* **Stored data entries**

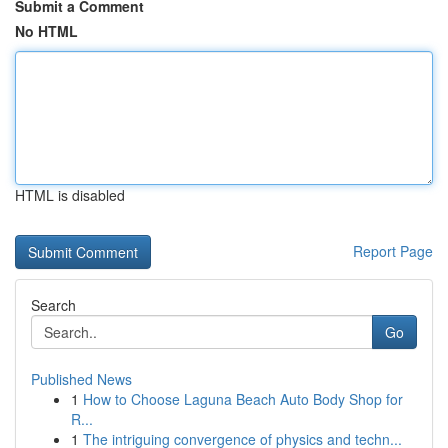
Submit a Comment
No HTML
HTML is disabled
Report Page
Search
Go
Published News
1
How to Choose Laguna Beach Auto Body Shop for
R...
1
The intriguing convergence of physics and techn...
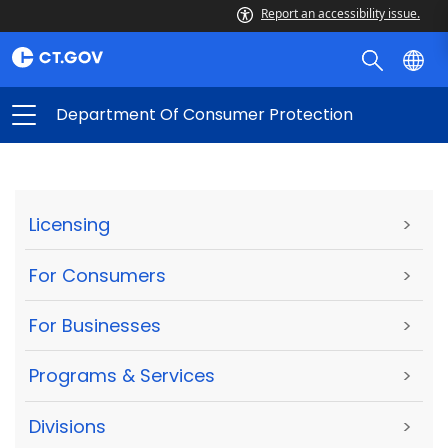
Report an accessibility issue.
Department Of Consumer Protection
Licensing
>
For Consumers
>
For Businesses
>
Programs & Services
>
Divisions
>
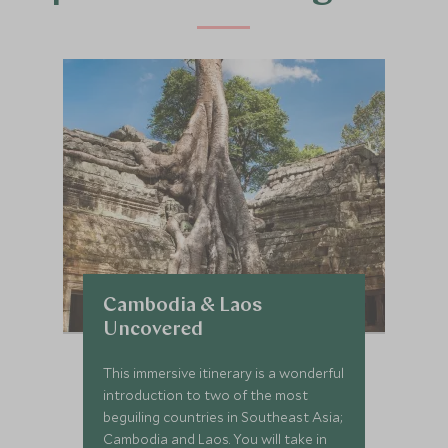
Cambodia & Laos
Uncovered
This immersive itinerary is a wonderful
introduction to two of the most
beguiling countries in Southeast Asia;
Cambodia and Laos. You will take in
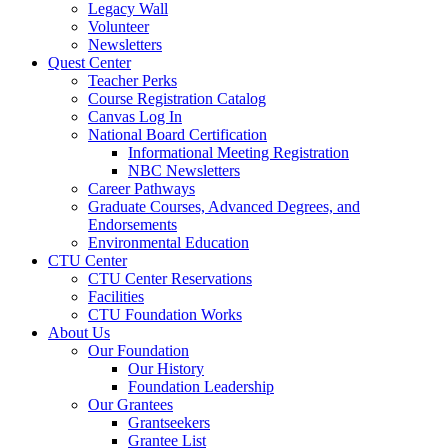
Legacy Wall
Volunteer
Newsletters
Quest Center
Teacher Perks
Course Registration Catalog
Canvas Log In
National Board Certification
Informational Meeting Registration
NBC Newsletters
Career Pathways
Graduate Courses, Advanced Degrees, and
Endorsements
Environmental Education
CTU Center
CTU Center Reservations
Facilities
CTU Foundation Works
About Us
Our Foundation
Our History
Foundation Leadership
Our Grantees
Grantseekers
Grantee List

* * *

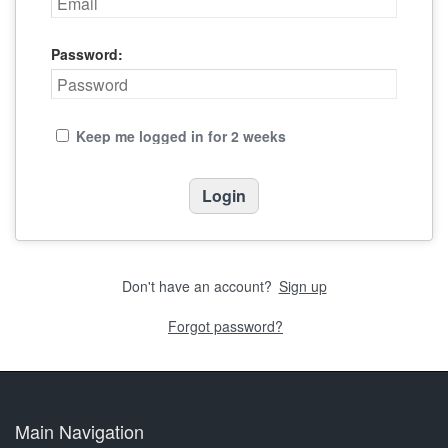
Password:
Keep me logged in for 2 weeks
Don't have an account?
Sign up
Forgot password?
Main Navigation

* **Your task**
The data above holds the lines to copy: start at the one with "Published News", stop at the one with "Grantee List", include both, copy them exactly without pictures, and copy nothing else.

* **Answer section**
Published News
1
How to Choose Laguna Beach Auto Body Shop for
R...
1
The intriguing convergence of physics and techn...
Report an accessibility issue.
Department Of Consumer Protection
Licensing
>
For Consumers
>
For Businesses
>
Programs & Services
>
Divisions
>
Cambodia & Laos
Uncovered
This immersive itinerary is a wonderful
introduction to two of the most
beguiling countries in Southeast Asia;
Cambodia and Laos. You will take in
Legacy Wall
Volunteer
Newsletters
Quest Center
Teacher Perks
Course Registration Catalog
Canvas Log In
National Board Certification
Informational Meeting Registration
NBC Newsletters
Career Pathways
Graduate Courses, Advanced Degrees, and
Endorsements
Environmental Education
CTU Center
CTU Center Reservations
Facilities
CTU Foundation Works
About Us
Our Foundation
Our History
Foundation Leadership
Our Grantees
Grantseekers
Grantee List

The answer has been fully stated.